Trend of coronavirus infections in Nepal. Source: Coronavirus Resource Center, Johns Hopkins University


While all this is going on, Prime Minister KP Sharma Oli is busy writing poems. “No one has to die or cry now,” he wrote last week. As he wrestles to stay in power, other leaders within the communist party want to kick him out. The game is being played out on national television, and on the front pages of newspapers and online portals for the last few weeks. It almost appears that the tragedy of tragedies is upon us. 


It’s a horrible time to have a horribly incompetent government. Nepalis working in the Middle East, India, Malaysia, South Korea and elsewhere are pleading with the government to arrange for their safe return home. News coming from some of the crowded quarantine camps in the Middle East will be darker with each passing day. Some have run out of food. Others are dying, deprived of proper medical care.  


Will our government bring back millions of Nepalis stuck in their work countries? The math will play out loud and ugly: who gets to bring them home and how much will the contractors receive in return? If we need more medical supplies, such lucrative contracts will go to those who have been loyal soldiers to PM Oli and his people.  

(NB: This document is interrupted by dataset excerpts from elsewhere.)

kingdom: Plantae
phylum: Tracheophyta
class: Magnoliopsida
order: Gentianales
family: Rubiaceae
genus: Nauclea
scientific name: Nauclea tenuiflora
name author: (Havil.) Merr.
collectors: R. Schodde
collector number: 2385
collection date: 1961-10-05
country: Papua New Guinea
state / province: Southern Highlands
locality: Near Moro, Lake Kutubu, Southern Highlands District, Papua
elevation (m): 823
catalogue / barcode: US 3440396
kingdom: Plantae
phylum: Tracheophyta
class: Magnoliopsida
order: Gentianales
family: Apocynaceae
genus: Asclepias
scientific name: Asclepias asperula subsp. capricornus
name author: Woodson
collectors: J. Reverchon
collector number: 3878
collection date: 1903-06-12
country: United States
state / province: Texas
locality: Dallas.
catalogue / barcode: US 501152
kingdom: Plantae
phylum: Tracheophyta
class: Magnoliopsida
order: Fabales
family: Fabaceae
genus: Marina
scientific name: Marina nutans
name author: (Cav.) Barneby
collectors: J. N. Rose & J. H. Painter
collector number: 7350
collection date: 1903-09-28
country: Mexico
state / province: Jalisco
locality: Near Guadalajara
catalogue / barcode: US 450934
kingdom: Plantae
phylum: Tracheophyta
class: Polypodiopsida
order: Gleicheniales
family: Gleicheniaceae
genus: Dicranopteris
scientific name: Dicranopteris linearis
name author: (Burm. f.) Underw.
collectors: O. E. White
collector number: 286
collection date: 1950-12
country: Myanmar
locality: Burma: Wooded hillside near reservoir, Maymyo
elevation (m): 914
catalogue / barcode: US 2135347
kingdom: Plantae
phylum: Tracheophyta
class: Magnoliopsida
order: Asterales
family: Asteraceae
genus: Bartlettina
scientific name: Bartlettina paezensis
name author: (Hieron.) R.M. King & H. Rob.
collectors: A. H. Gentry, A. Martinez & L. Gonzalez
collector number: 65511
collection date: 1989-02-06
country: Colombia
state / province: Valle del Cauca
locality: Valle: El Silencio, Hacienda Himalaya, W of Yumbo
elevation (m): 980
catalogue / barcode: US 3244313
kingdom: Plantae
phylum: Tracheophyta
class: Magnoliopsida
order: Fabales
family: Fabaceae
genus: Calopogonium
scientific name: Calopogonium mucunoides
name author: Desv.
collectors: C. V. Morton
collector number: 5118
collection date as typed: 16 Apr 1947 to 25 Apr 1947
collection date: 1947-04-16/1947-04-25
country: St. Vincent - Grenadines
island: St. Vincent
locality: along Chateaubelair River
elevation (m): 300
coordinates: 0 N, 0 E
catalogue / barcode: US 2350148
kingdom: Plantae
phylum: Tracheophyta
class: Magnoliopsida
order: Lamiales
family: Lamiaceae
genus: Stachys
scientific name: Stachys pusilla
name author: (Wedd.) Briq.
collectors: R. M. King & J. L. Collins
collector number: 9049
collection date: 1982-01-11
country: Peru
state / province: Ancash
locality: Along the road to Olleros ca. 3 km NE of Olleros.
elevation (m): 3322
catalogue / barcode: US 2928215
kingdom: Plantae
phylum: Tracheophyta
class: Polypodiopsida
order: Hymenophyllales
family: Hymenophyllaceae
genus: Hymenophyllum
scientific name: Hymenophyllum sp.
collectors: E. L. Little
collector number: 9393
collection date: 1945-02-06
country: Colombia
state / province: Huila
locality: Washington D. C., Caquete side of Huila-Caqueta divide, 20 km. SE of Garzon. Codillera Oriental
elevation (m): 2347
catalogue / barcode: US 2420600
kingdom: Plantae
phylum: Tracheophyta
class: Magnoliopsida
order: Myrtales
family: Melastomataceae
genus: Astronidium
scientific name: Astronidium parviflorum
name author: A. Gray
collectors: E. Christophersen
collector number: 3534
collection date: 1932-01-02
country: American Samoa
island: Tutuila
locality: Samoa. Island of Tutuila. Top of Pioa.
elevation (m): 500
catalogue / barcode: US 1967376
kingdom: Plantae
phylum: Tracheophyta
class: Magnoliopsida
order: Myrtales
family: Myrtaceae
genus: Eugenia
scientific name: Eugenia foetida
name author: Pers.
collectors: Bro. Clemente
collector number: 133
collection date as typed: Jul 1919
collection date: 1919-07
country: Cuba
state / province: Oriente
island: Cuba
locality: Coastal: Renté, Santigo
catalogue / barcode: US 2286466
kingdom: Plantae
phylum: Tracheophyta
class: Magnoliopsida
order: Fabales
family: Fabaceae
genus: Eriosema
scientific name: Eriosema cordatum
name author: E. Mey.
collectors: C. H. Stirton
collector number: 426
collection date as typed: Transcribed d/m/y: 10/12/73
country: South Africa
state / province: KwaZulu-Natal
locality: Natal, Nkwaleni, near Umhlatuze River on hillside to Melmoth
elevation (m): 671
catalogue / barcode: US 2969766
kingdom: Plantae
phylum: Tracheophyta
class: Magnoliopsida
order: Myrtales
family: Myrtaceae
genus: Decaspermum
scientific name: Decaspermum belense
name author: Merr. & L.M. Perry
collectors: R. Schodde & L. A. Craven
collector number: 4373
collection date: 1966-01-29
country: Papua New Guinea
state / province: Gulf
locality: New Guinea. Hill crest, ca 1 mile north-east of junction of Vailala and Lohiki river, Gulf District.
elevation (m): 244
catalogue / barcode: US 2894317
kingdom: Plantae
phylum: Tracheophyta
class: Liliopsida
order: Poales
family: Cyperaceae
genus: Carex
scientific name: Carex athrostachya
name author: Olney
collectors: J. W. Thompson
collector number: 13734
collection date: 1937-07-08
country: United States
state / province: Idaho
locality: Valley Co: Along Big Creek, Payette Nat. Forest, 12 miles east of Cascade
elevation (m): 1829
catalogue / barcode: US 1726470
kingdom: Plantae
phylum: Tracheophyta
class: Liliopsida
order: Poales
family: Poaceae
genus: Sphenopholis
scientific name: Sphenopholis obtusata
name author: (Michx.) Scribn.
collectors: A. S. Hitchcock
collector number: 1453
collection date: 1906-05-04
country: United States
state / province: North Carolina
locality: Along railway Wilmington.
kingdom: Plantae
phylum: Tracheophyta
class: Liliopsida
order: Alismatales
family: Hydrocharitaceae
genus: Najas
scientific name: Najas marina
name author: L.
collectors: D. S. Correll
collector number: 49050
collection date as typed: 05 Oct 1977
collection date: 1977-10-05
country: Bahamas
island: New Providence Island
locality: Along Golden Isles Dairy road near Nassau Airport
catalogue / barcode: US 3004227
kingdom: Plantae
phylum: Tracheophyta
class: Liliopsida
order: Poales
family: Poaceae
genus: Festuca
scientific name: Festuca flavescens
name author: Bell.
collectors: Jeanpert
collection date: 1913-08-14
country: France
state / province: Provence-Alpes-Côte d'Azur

There is an uncanny feeling of helplessness here. It feels as if we are put to the test, and our lives are being put to the test, constantly. People are sad, depressed and worried about their lives. A recent report says that 60% of employees have lost their jobs in Nepal due to the COVID-19 crisis. This crisis will only deepen as the number of coronavirus infected continues to increase at alarming rates. Children as young as thirteen are saying that they have to take care of themselves, and who can argue with them when we know our government is incompetent? When even our young do not trust the government and the leader leading us, we are in deep trouble. The lockdown has been extended for two more weeks, with no end in sight. As the nationwide lockdown enters the third month, the government rhetoric of ‘everything is hunky-dory’ is a perverse mathematics of tragedy when the dying and poor are struggling to save their lives.